“I am not going to this festival, for my time has not yet fully come….But after his brothers had gone to the festival, then he also went, not in public but as it were in secret.” John VII 8 – 10
I find this passage strange because, taken literally, Jesus appears to have told a lie. One authoritative apologist interpreted this as mental reservation: Jesus was not going up in the way which his friends expected. He just failed to add this rider. Of course we can’t read too much into a single passage in the fragmentary Gospel account but it does bring us up against an interesting question.
In the 1994 edition of the Catechism a lie is described as ‘to speak or act against the truth in order to lead into error someone who has the right to know the truth.’ Here the criterion is one of justice. But this was revised (by Cardinal Ratzinger, as it happens) in the 1997 edition to “to speak or act against the truth in order to lead someone into error.’ The remedy offered in hard cases is either silence or ‘discreet language’. The latter presumably refers to mental reservation of various kinds. (Section 2475 et seq.)
The second reading is undoubtedly the traditional one, based on a natural law understanding that telling a lie is to abuse the faculty for speech which was given to us for telling the truth. Mental reservation allows one to deceive in certain extreme cases, but one must not actually tell a lie. Loquatio contra mentem was how the theologians put it. Readers of Newman’s Apologia pro vita sua will know what a fuss that caused.
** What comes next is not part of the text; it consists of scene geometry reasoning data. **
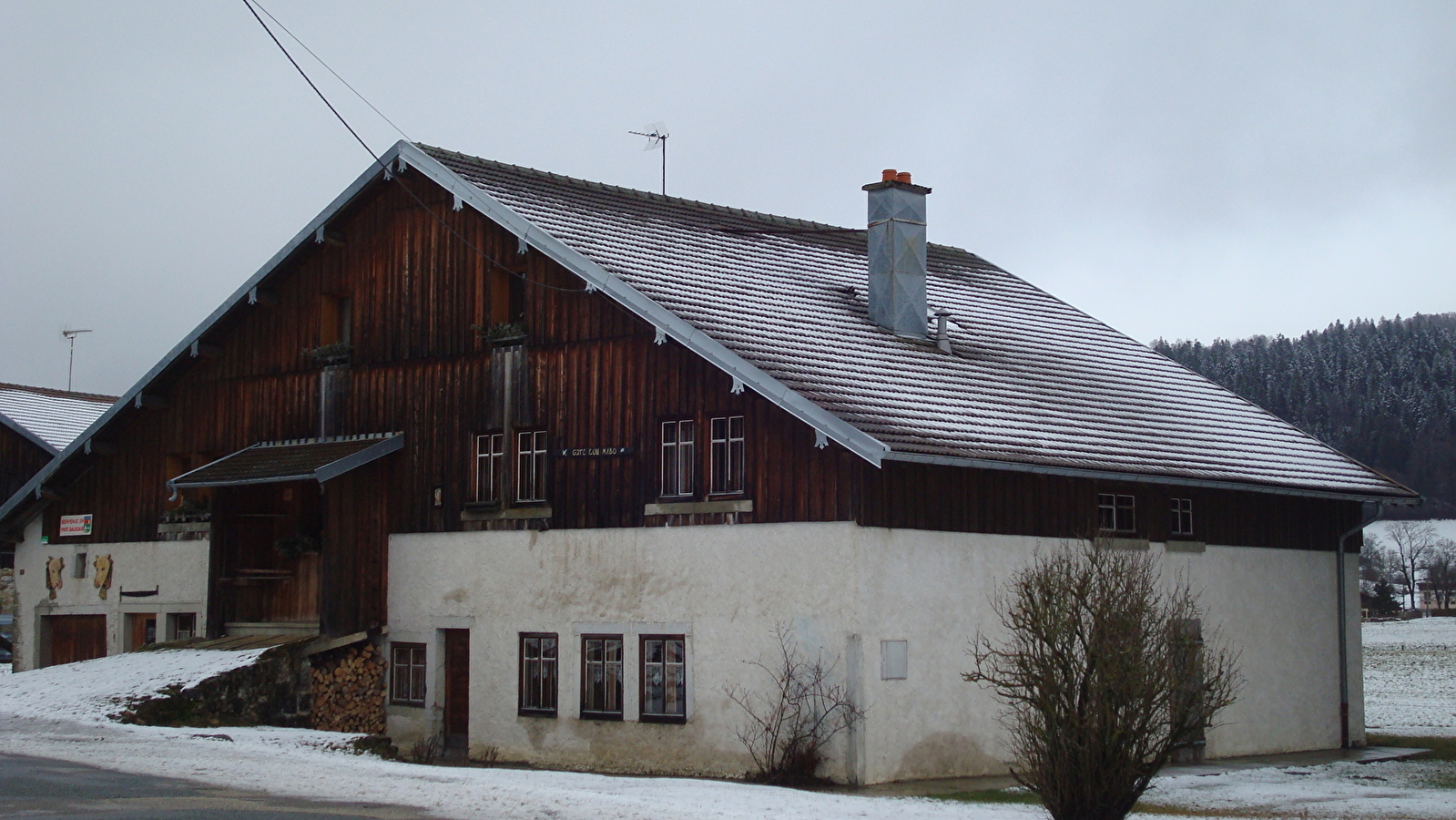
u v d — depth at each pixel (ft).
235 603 81.46
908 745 59.47
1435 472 338.75
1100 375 80.69
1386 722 95.50
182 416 86.99
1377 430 347.56
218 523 81.30
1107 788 45.09
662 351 65.41
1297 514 80.84
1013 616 49.96
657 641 64.59
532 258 70.74
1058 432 67.51
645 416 65.72
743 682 61.05
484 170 75.36
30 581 94.38
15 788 44.06
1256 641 76.89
What do you think? Do you believe that all lies are wrong, irrespective of circumstances? Is there any point on the scale, from social lying to telling a Nazi contingent that there are no Jews in the house, at which you would accept a direct lie? Or would you follow the justice interpretation – holding that, although truth is in general owed to our neighbour, there are circumstances when a direct lie would be justifiable? What examples would you give?